SOBRE A ALEGRIA (PARA POUCOS) DO NATAL
Lúcio Carril*
Não tenho religião nem deus, mas encampo tudo que há em defesa da vida e da felicidade.
Quando se aproxima o fim do ano e o espírito do natal toma conta de cristãos e não cristãos, uma profunda angústia invade minha alma e, já me preparando para uma reflexão existencial, começo a questionar o caminho que colocamos o mundo.
Continuo morando em bairro pobre da cidade de Manaus e por várias vezes não saio do meu quarto no dia de natal. A razão é simples: dói olhar para crianças que não receberam o seu presente e, na rua, demonstram que passa longe a ceia de natal. A humilhação é demais para mim.
Falo do presente de natal das crianças, simbolicamente, pois falo mesmo é da indiferença de poucos e da infelicidade de milhões de seres humanos.
Não quero ser feliz sozinho. Não quero ter as condições materiais só pra mim e pra minha família. Se os tenho, é apenas uma minúscula parte do que quero para todos.
Nem um pai e nem uma mãe poderiam passar pela angústia dilacerante de não poder dar um presente a seu filho no dia de natal. A exclusão dói demais, quando o excluído é nosso filho.

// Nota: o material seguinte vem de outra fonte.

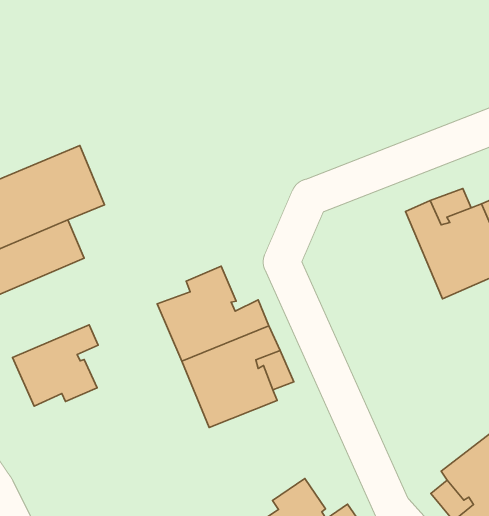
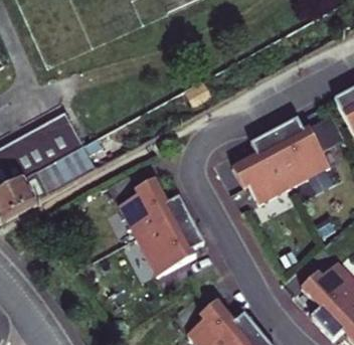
building: none -> [231,135,291,202]
building: [12,325,98,406] -> none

Só comemorarei o natal quando meu sentimento de solidariedade tiver resposta no mundo. Não quero a felicidade só pra mim. Quero que todas as crianças tenham presente e comida todos os dias, como se todo dia fosse um natal para todos.
* Lúcio Carril é sociólogo, pós graduado em Gestão e Políticas Públicas pela Fundação Escola de Sociologia e Política de São Paulo.